* Texte à lire *
Crédit immobilier : Maintien des règles malgré les difficultés

Accès à la propriétéLes banques n’ont pas le droit de prêter de l’argent si les mensualités dépassent 35 % des revenus, ni pour une durée supérieure à 25 ans
Aujourd'hui, les banques peuvent déroger aux critères en vigueur pour une partie des crédits qu'elles accordent, mais sont loin d'utiliser pleinement cette marge de manœuvre. (PHOTO D'ILLUSTRATION)
Aujourd'hui, les banques peuvent déroger aux critères en vigueur pour une partie des crédits qu'elles accordent, mais sont loin d'utiliser pleinement cette marge de manœuvre. (PHOTO D'ILLUSTRATION) - Canva / Canva
20 Minutes avec AFP

20 Minutes avec AFP

Le marché de l’immobilier est en difficulté. Toutefois, le Haut Conseil de Stabilité Financière (HCSF), qui réunit notamment le ministre de l’Économie et le gouverneur de la Banque de France, a décidé ce mardi de maintenir les règles d’octroi du crédit immobilier.

* Consignes *
[A] Pouvez-vous restituer mot pour mot le passage de l'article sur le crédit immobilier qui commence à "Accès à la propriétéLes" et se termine à "du crédit immobilier." ?
[B] Reprenez l'article sur le crédit immobilier à la suite de sa dernière phrase.
Les lignes qui suivent forment un matériau à part, sans lien avec l'article.

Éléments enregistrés
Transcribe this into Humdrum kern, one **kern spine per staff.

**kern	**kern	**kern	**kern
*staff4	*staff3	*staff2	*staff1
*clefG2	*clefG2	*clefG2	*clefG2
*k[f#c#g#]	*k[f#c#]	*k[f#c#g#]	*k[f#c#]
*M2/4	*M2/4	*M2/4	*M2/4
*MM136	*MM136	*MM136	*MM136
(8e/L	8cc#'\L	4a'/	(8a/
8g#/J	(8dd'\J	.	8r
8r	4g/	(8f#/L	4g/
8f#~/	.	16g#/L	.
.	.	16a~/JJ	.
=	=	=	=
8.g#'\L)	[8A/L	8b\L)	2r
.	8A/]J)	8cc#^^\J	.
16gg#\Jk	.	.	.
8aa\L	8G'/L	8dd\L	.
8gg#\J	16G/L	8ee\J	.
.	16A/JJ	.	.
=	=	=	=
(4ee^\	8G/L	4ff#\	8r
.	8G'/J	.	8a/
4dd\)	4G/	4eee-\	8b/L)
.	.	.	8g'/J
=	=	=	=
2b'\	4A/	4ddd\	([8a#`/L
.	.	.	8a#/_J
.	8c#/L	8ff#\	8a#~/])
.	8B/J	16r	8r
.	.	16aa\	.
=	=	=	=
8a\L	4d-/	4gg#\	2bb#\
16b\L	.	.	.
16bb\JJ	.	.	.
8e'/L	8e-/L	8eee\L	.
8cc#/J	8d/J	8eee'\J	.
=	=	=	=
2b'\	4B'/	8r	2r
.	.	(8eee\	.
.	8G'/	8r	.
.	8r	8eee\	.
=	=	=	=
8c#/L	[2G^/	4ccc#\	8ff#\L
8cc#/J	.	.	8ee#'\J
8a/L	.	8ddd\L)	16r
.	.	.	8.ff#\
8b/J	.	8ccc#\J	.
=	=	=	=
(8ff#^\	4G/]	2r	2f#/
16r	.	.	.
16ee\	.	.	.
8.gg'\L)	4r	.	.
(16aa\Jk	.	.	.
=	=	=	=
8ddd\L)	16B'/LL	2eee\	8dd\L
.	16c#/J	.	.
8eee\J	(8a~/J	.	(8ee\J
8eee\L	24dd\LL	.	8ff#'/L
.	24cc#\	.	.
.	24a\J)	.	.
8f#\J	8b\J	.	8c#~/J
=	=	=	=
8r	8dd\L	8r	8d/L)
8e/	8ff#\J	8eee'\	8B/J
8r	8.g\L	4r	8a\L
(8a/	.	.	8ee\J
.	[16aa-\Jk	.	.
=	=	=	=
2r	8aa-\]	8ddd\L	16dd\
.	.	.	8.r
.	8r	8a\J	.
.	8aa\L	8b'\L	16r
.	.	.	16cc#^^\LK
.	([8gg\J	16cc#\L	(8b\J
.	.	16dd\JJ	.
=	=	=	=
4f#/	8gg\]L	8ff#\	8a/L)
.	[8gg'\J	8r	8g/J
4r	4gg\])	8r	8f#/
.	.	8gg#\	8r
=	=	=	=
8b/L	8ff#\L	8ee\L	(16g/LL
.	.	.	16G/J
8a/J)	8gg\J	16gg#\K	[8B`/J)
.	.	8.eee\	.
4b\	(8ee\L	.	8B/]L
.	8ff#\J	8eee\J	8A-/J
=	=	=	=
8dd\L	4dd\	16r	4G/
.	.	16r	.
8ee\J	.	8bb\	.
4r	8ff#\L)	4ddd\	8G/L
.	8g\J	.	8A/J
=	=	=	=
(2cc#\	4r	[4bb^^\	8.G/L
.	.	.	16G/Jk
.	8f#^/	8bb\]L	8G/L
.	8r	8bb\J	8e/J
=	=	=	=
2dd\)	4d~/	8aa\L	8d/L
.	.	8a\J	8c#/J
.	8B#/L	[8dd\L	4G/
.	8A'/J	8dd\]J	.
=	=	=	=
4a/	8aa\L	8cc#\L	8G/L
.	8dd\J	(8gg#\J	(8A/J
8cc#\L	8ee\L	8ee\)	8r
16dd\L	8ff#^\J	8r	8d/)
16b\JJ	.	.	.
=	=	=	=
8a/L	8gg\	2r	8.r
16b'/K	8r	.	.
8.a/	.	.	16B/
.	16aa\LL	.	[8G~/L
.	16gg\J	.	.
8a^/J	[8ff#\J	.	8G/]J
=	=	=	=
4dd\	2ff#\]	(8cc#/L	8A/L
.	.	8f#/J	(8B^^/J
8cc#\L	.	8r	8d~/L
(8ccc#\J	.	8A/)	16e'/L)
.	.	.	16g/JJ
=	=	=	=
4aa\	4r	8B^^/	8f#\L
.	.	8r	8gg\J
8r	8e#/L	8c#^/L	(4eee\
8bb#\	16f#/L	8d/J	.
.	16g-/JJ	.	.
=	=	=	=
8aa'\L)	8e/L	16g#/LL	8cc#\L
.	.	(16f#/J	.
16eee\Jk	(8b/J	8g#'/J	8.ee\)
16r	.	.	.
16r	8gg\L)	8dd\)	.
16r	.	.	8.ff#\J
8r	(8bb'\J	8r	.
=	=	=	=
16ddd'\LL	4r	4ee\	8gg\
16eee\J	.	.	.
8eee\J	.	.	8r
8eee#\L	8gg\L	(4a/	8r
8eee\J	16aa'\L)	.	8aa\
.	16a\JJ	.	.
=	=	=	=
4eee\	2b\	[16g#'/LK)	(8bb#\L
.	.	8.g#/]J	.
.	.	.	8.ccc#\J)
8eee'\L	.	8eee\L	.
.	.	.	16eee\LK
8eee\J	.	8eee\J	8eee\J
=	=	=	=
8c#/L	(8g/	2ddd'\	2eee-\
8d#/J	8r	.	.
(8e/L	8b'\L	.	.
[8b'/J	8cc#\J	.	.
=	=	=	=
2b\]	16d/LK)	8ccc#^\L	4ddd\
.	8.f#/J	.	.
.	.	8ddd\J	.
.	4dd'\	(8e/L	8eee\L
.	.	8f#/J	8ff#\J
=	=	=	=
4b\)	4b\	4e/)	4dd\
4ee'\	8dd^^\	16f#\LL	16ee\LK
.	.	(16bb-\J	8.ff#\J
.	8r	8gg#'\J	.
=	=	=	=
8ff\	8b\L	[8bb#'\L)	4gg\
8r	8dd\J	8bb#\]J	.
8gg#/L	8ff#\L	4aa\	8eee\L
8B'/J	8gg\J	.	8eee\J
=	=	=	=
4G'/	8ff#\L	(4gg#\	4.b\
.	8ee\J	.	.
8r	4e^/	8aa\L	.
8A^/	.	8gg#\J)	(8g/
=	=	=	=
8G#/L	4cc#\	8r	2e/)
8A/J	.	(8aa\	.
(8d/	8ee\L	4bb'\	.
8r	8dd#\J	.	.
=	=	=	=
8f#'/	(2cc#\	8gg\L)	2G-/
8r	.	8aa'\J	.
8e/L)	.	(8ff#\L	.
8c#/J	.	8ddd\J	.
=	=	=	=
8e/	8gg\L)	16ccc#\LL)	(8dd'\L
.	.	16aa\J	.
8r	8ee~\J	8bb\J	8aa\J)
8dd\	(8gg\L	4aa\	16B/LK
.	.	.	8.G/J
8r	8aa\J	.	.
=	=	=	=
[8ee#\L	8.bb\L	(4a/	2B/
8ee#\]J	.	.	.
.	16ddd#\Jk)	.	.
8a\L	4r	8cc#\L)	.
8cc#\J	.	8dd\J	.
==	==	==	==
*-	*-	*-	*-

* Réponses successives *
[A]
Accès à la propriétéLes banques n’ont pas le droit de prêter de l’argent si les mensualités dépassent 35 % des revenus, ni pour une durée supérieure à 25 ans
Aujourd'hui, les banques peuvent déroger aux critères en vigueur pour une partie des crédits qu'elles accordent, mais sont loin d'utiliser pleinement cette marge de manœuvre. (PHOTO D'ILLUSTRATION)
Aujourd'hui, les banques peuvent déroger aux critères en vigueur pour une partie des crédits qu'elles accordent, mais sont loin d'utiliser pleinement cette marge de manœuvre. (PHOTO D'ILLUSTRATION) - Canva / Canva
20 Minutes avec AFP

20 Minutes avec AFP

Le marché de l’immobilier est en difficulté. Toutefois, le Haut Conseil de Stabilité Financière (HCSF), qui réunit notamment le ministre de l’Économie et le gouverneur de la Banque de France, a décidé ce mardi de maintenir les règles d’octroi du crédit immobilier.

[B]
Aujourd’hui, les banques peuvent déroger aux critères en vigueur pour une partie des crédits qu’elles accordent, mais sont loin d’utiliser pleinement cette marge de manœuvre. Le HCSF en conclut donc, dans un communiqué, que les établissements « disposent donc de marges pour accroître davantage leur offre de crédit » tout en respectant les règles actuelles.

Maximum 25 ans d’endettement

Pour lutter contre surendettement, les banques n’ont ainsi pas le droit de prêter de l’argent si les mensualités dépassent 35 % des revenus, ni pour une durée supérieure à 25 ans. Elles peuvent cependant déroger à ces critères dans 20 % des cas, à condition que cela concerne en priorité des résidences principales et vise, dans près d’un tiers des cas, des primo-accédants.

Or, le HCSF relève que les établissements bancaires ne dérogent aux règles que dans 13,8 % des cas, et que les dérogations hors achat d’une résidence principale, qui ne peuvent représenter que 6 % du total de crédits accordés, ne s’élèvent qu’à 2,4 % du total.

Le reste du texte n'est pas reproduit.